As Stan watched from a storm shelter, a tornado bore down on the Farmstead, tearing off his house’s roof and taking out an entire barn and the roof of the main house! The tornado was possibly a wedge tornado with parasite vortices that was spawned from a supercell storm called a mesocyclone. According to Stan, the storm “was really strange”:

The sun was setting in the west and the tornado was heading east and it looked like a giant bowl. And little dark fingers came out of it, little tornados, that would snake out and go back in. What I remember the most about it though was it had a perfectly rectangular cut out of the bottom of it that let the sunshine through like a doorway. I remember thinking how can those clouds be rectangular like that? After it had gone through, I noticed it had scattered debris east and west in a very wide area, which tells you how strong that cyclonic action was.

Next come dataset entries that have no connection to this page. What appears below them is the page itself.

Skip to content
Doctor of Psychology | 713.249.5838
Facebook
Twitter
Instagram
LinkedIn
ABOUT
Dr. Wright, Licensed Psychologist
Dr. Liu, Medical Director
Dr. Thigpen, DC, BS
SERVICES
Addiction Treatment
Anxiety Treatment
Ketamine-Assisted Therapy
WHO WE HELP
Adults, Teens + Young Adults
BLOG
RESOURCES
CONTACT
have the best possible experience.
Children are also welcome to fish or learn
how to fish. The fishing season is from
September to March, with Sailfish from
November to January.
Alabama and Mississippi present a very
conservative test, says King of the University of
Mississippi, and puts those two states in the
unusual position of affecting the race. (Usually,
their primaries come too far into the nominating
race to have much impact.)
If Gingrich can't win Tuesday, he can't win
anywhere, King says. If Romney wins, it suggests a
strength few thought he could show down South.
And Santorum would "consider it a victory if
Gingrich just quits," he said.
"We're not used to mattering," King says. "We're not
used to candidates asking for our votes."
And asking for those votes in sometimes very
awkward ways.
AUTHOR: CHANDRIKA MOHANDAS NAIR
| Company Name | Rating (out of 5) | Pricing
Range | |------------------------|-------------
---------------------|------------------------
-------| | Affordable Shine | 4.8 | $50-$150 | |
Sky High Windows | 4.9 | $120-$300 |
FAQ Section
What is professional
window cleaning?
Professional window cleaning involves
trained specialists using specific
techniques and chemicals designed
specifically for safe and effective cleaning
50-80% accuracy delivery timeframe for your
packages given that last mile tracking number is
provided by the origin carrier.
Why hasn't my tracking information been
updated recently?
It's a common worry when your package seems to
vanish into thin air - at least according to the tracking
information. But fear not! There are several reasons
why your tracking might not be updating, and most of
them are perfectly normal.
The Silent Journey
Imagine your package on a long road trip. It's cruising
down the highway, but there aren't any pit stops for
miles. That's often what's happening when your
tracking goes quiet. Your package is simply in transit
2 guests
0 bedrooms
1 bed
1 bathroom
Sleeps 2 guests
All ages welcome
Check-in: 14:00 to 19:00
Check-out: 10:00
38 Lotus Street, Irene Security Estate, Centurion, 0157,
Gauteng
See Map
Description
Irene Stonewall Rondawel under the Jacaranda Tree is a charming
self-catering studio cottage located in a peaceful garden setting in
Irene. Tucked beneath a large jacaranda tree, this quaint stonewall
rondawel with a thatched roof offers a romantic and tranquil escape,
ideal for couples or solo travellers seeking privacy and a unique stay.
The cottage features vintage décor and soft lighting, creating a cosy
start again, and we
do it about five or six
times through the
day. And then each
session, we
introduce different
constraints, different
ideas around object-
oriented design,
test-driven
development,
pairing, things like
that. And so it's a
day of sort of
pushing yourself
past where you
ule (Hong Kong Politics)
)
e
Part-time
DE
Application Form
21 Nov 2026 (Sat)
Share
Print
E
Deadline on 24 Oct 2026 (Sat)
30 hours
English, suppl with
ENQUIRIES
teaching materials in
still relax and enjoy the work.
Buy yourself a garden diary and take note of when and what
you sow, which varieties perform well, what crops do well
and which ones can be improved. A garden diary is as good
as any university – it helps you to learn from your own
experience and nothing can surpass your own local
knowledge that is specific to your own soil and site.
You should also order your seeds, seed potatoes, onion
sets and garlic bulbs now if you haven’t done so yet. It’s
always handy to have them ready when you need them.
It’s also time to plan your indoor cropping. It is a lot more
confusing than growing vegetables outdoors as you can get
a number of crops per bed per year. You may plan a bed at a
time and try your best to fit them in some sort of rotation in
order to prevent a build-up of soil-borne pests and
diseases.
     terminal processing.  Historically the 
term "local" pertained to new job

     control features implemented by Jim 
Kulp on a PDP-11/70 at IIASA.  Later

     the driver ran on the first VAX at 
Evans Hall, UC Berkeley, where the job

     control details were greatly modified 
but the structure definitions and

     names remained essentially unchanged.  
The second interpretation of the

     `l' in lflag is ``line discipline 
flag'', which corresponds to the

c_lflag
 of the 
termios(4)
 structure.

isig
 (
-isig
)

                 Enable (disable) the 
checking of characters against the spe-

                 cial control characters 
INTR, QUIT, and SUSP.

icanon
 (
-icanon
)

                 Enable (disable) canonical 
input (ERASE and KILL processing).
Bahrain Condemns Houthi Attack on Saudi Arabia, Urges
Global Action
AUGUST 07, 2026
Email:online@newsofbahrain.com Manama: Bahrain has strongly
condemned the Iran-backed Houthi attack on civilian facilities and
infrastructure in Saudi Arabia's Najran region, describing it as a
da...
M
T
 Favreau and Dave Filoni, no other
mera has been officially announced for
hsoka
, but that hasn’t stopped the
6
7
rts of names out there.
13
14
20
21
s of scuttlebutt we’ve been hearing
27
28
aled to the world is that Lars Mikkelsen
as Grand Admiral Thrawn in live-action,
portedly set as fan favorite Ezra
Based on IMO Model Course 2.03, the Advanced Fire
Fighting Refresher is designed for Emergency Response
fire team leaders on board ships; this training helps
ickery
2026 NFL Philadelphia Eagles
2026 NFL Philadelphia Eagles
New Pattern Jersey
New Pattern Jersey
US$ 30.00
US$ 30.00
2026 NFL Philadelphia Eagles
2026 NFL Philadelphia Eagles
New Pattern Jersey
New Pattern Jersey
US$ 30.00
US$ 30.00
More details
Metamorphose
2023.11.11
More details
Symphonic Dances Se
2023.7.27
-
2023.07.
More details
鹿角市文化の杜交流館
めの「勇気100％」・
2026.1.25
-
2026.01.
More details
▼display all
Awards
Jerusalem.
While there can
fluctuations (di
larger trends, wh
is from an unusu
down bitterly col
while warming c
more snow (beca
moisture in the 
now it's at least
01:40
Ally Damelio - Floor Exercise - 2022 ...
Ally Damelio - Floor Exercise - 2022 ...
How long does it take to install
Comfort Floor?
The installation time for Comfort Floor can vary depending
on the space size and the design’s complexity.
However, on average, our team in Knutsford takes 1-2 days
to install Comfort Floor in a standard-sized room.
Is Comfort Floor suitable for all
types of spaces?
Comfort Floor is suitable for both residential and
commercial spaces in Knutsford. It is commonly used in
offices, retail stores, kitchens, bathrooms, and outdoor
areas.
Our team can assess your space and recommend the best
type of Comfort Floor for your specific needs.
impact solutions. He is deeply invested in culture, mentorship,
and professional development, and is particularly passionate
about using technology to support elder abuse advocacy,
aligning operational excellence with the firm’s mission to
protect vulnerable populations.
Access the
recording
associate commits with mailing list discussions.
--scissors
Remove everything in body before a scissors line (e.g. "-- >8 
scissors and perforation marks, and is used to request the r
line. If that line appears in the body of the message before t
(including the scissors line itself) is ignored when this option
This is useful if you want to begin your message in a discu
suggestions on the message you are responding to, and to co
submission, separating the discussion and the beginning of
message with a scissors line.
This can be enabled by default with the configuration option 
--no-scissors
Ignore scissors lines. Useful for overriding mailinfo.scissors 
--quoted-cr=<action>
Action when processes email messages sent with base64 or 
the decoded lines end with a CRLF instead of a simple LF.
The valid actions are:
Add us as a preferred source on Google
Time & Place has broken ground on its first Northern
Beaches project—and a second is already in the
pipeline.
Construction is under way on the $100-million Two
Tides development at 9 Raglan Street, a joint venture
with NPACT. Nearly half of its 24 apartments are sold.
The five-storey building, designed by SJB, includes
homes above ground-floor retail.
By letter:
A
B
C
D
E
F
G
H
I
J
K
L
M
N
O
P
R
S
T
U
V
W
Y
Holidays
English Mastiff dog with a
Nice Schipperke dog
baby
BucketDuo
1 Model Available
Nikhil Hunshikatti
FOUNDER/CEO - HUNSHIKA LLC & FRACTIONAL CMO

Tornado.Bowl Shaped.Mesocyclone

The tornado accomplished months of demo in a matter of minutes — giving Stan the perfect opportunity to access his house’s “bare bones,” first built more than 150 years ago. He was inspired not just to repair his home, but to follow the handiwork of the craftsmen before him. “Before the tornado, I made the house functional. After the tornado, I began to beautify it.

Instead of a standard shingle roof, he opted for sheet metal of the kind that would’ve been added to a Hall and Parlor house in the 1930s. Then, as now, the metal was a handy defense against the violent weather on the Plains–weather that still can wreak havoc. In fact, a hailstorm a few years ago totaled two of Stan’s cars.

OLYMPUS DIGITAL CAMERA

The metal roof also proved a better defense against intense summer heat. “The old wood shingle roof acted as an insulator and really trapped the heat. The metal seems to release the heat easier and is somewhat reflective.”

As for the siding of the main house, Stan opted for the authentic look of real wood siding over cheap vinyl siding. Stan has done (and still does!) almost all the work himself — no blueprints necessary with homes that had been originally hand-built, plank by plank. Stan also did the best historical research possible, interviewing actual members of the Cartmill family still living in the area.

Future plans

A few major projects remain for Stan: “I’m going to put up a wooden fence and make a little shed-barn period appropriate by adding a 5 foot wing to it. It’ll look like it’s from the 1890s. I’d also like to add a traditional storm cellar too. There’s one about a mile away I can dismantle and rebuild here. That project might require funding from the land commission or the historical society.

What’s really important though is to make sure the house stays like it is. That’s the main reason I got it designated as a historic property. There’s not many houses like this left in the state and there’s no telling what might happen if the public gets hold of it.

Why Cartmill?

Why did Stan decide to take a chance on Cartmill? “I like living in this house. It’s just right for me. I don’t need any more house than this. It’s unusual and it’s full of surprises. And it’s far enough away from Oklahoma City that I still have coyotes and bobcats, snakes and skunks and everything you can imagine. I’ve got about 160 acres here, which is a nice spread for riding horses on. What I like most though is that it’s beautiful. To me, it’s an out of doors museum piece.

Stan Moorman.Horseback.With text

Stan hopes that one day Felicite will own the Cartmill Farmstead (along with her sister Lauren). He knows she loves owning a piece of history as much as he does. But it’s also simpler than that: “We like old houses because they’re different. Why have just a house when you can have something unusual? People don’t know what they’ve got until it’s gone.